The parole officers all take different approaches with one being particularly strict with a parolee and sending him back to jail pretty quickly after he is found to have violated the terms of his probation. And another, being tough but willing to work to keep the parolee out of prison. Parole Officer Montoya’s approach, however, seemed to be the one preferred by the crowd.
Warren Hardy of Hartford, who was formerly incarcerated for six years, said that the toughest parole officer seemed unyielding in the way she dealt with her parolee who happened to have a history of being caught in the revolving parole recidivism door.
“She did her job but she also was taking things personally,” Hardy, who now works in a halfway house and mentors children through a program he started called Helping Young People Evolve, or HYPE. He said you could tell by the tone of the officer’s voice and the language she used that she was out of patience.
Keith Barile of East Windsor noted that that particular officer only called her parolee by his last name which is similar to how one might be treated in prison. Barile, who is now a drug counselor, served 15 years of a 25-year sentence at Osborn Correctional Facility before he was released on parole. He said it makes a difference when a parole officer has interpersonal skills and treats you like a human, not an object. He called Office Montoya “the perfect parole officer.”

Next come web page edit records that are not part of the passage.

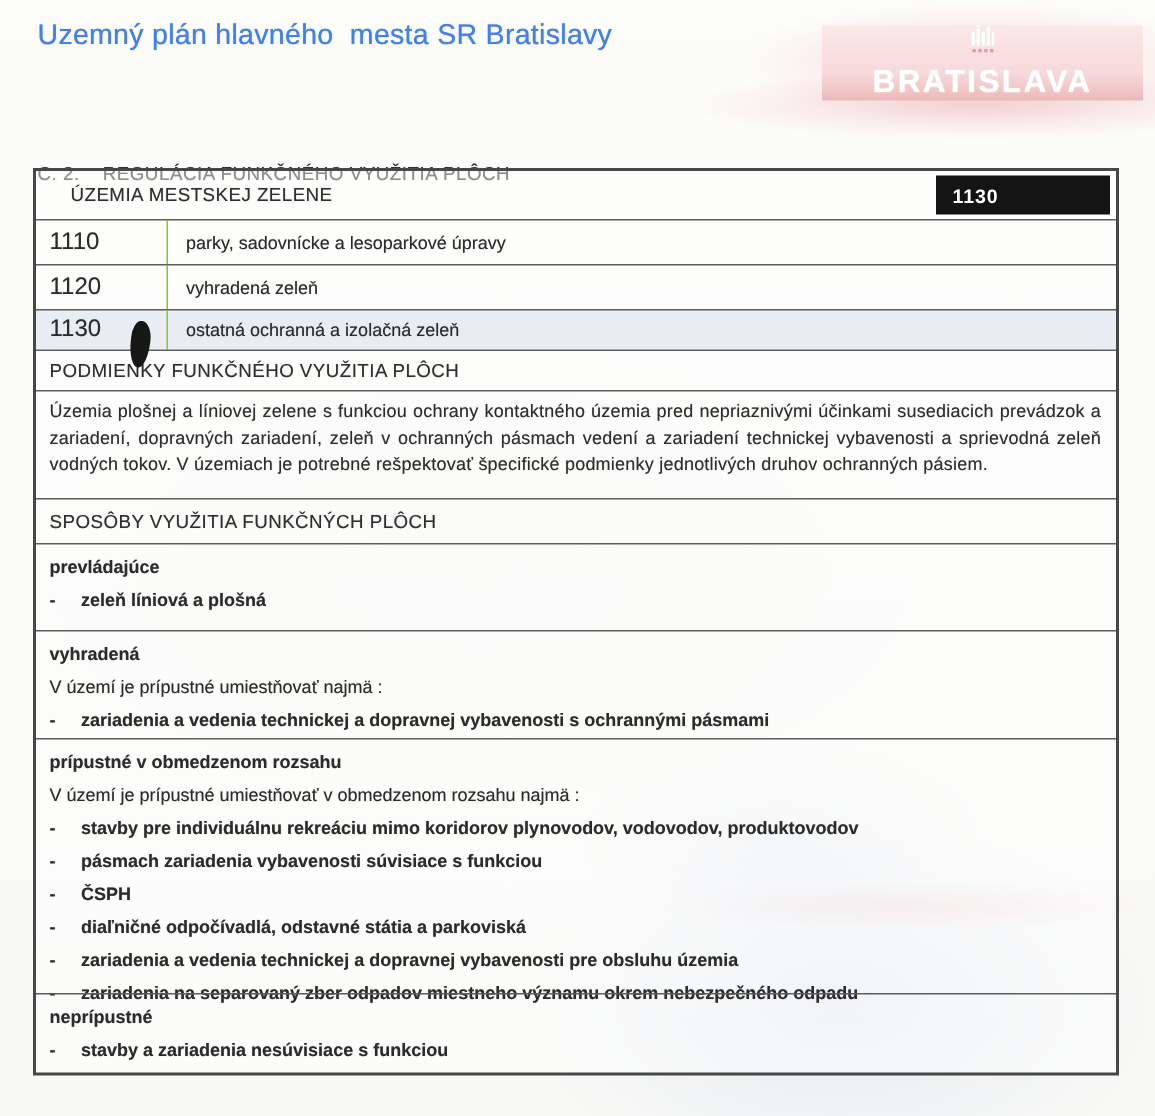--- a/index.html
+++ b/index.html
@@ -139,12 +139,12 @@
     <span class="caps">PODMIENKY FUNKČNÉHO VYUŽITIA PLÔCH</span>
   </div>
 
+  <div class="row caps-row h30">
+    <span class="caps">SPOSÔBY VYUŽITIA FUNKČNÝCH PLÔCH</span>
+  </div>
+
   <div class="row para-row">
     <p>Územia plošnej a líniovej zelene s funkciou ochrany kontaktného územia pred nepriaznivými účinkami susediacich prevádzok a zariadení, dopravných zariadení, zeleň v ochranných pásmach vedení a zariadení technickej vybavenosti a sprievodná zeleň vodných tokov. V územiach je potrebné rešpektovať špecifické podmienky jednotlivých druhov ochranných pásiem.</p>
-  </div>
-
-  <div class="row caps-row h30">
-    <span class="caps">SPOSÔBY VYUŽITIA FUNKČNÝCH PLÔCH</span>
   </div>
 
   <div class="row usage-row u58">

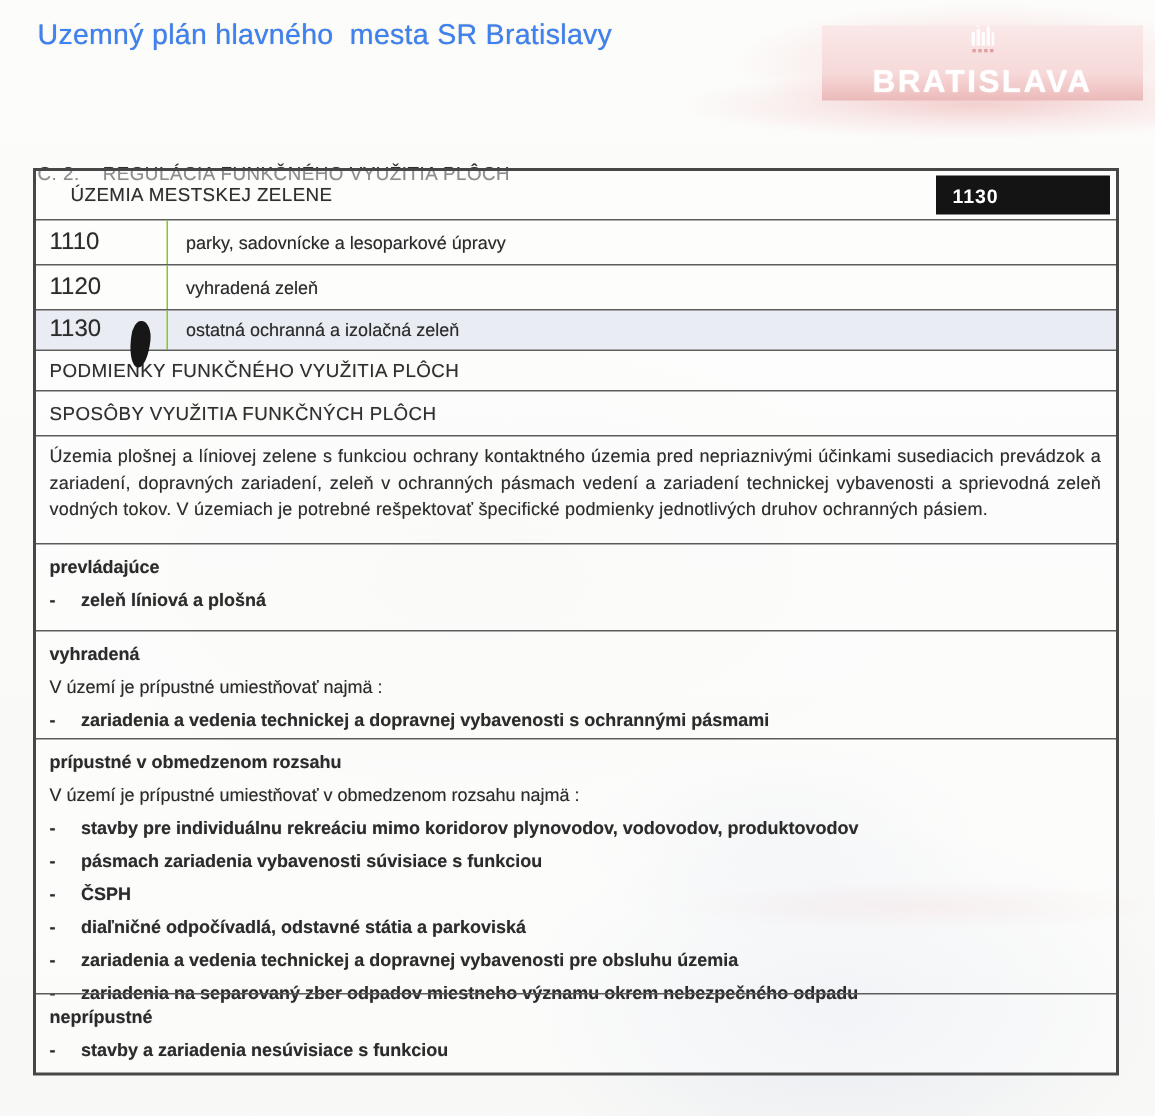--- a/index.html
+++ b/index.html
@@ -173,7 +173,7 @@
     </div>
     <div class="uline bullet-line">
       <span class="dash">-</span>
-      <span>pásmach zariadenia vybavenosti súvisiace s funkciou</span>
+      <span>drobné zariadenia vybavenosti účinkami s funkciou</span>
     </div>
     <div class="uline bullet-line">
       <span class="dash">-</span>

“I had a parole officer who called me by my first name and that meant something to me,” he said. “Ideally you get a parole officer and a social worker but lots of parole officers are doing both. I haven’t had a bad parole officer but I also was in compliance all the time.”
Bloodworth noted that to be all the things that many people need to be successful when they get out — substance and mental health treatment, housing, and employment — will take resources that the state doesn’t have and won’t have any time soon.
But one audience member posed a question that might signal the next frontier for a state corrections system that some including Gov. Dannel P. Malloy wants to move from punishment to rehabilitation: Why is the state expending resources monitoring and rearresting people who haven’t actually committed crimes?
All of the parolees featured in the documentary violate their parole. Only two technically commit crimes — possession of illicit drugs — while on parole. But the two parolees who actually go back to prison don’t commit any actual crimes; they are simply in violation of the rules of their parole.
“I don’t see that as criminal activity or a danger to my personal safety,” the audience member said. “What is a threat to my personal safety is someone getting so frustrated by cycling through the system repeatedly that he turns to crime.”